Short exercise 1:
From the Southern Man post on education, list every offering that the author says goes away under the curriculum review's plan of thirteen required courses.
## Begin Source passage
Southern Man

Friday, March 30, 2012

Education

Disclaimer: Southern Man' s entire professional career has been professor at various private church-affiliated liberal-arts colleges. That's right - the "real world" to him is the ivory tower of academe. His passion is good teaching, and by most accounts he is a good teacher. His desire is that every student be exposed to the liberal arts as he was and grow and learn beyond the narrow confines of a particular discipline as he did, in the context of both a scientific and a Christian world view, and with respect and appreciation for the many arts and sciences beyond his own.

That said, Southern Man's profession - teaching at a Christian private liberal-arts college - is dead. Or, at the very least, it's dead in it's current form. His university operates on inertia and nothing more. The Titanic is sinking and neither the crew nor the passengers have a clue; only a handful have the wit to head for the lifeboats before it's too late.

Why is this, you ask? Southern Man will give you three or four reasons.


The first is interest. Students simply don't care about the liberal arts anymore. They want to get their diploma (and hopefully some knowledge or skills along with it) and get a job. Anything unrelated to that goal is unimportant.

The schools agree. Southern Man is even now involved in curriculum review and the consensus is jack up the hours in the major and leave nothing for liberal-arts electives. Indeed, the consensus is leave nothing for in-major electives, either; rather than ten required courses and three electives (chosen from a large pool) they want thirteen required courses with no leeway. And there goes seminar and selected topics and directed research and practicum and any last wisp of creativity in the department. But Southern Man isn't complaining - it's actually easier that way. Why work at being creative when you can just teach the same classes every year?

The next reason is economic. For reasons having to do both with debt from past relationships and his own financial errors (you can't buy your children's love but newly-single dads always try) Southern Man must moonlight at a local community college. This sideline earns him about a sixth of his total income, but produces two-thirds of his student-credit hour teaching load. That alone tells him that the private-college model is unsustainable. For how much longer can his home university continue to pay him six times what the community college does for half the product?
## End Source passage
## Begin Entries
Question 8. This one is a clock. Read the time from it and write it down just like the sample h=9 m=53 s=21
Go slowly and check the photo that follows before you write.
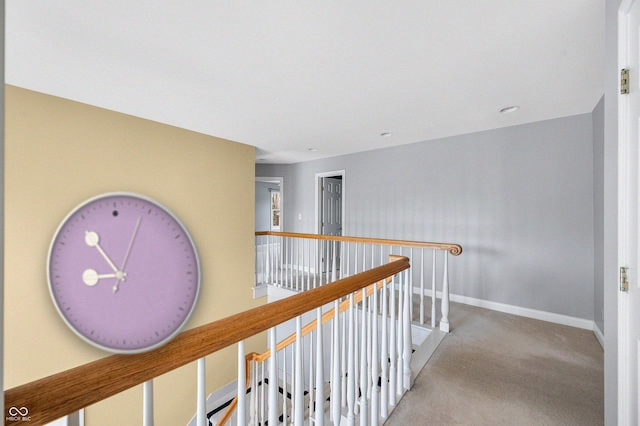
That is h=8 m=54 s=4
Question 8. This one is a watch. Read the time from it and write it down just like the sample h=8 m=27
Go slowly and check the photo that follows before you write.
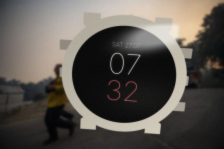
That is h=7 m=32
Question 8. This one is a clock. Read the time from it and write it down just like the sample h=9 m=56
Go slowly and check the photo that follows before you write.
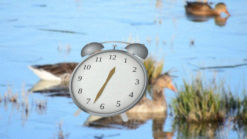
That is h=12 m=33
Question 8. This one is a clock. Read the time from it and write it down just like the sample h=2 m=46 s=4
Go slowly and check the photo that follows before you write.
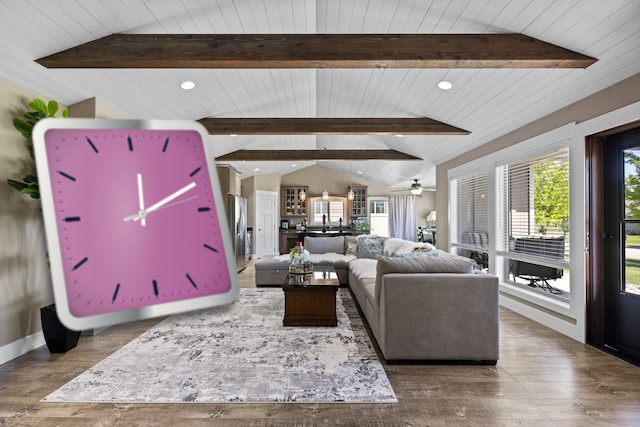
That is h=12 m=11 s=13
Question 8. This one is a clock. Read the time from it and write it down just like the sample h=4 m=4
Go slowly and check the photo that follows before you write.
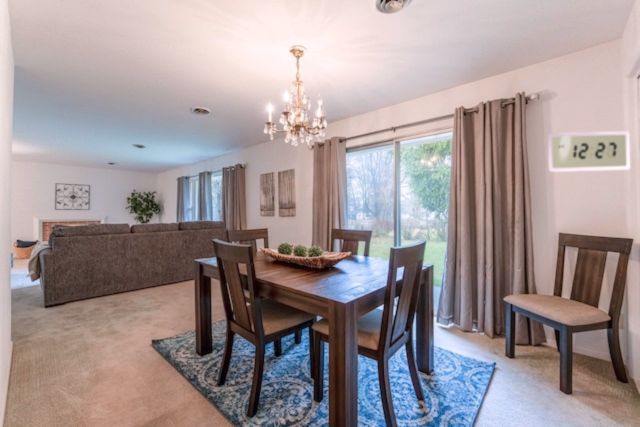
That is h=12 m=27
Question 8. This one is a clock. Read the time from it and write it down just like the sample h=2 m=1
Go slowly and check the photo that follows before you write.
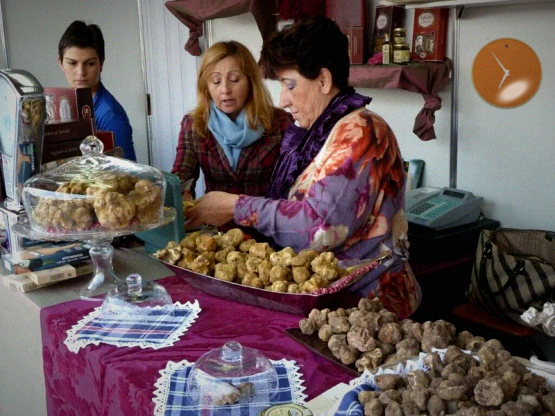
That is h=6 m=54
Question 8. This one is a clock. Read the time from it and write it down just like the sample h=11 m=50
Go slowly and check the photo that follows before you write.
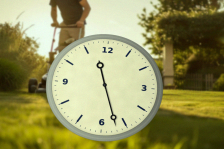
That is h=11 m=27
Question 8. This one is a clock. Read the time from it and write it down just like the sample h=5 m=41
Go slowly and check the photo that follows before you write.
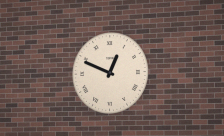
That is h=12 m=49
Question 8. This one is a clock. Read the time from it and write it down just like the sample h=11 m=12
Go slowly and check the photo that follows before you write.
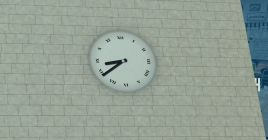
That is h=8 m=39
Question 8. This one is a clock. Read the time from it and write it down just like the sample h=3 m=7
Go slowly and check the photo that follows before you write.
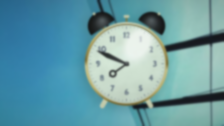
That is h=7 m=49
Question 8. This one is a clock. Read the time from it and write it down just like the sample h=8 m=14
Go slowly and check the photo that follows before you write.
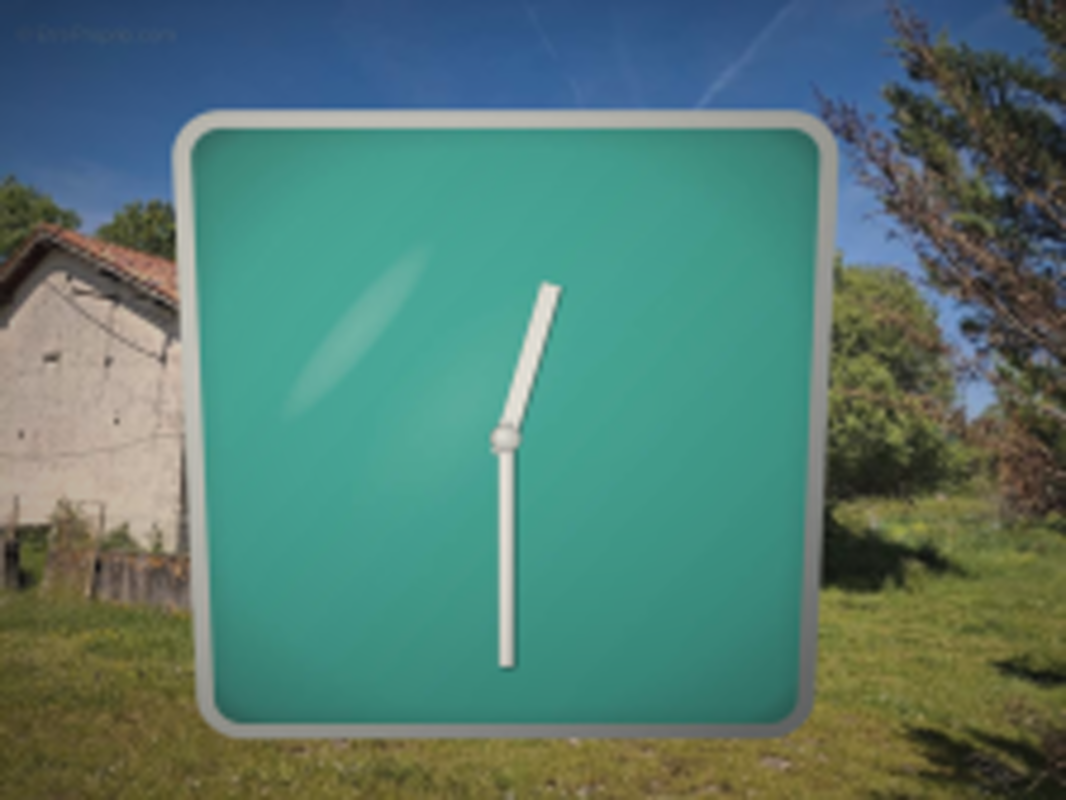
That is h=12 m=30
## End Entries
Short exercise 2:
In the listing, swap "photo" for "image" in everything from the line containing "sample h=3 m=7" down to the line containing "That is h=7 m=49", and return those lines otherwise unchanged, with the pictures left out.

Exercise result 1:
seminar
selected topics
directed research
practicum

Exercise result 2:
Question 8. This one is a clock. Read the time from it and write it down just like the sample h=3 m=7
Go slowly and check the image that follows before you write.
That is h=7 m=49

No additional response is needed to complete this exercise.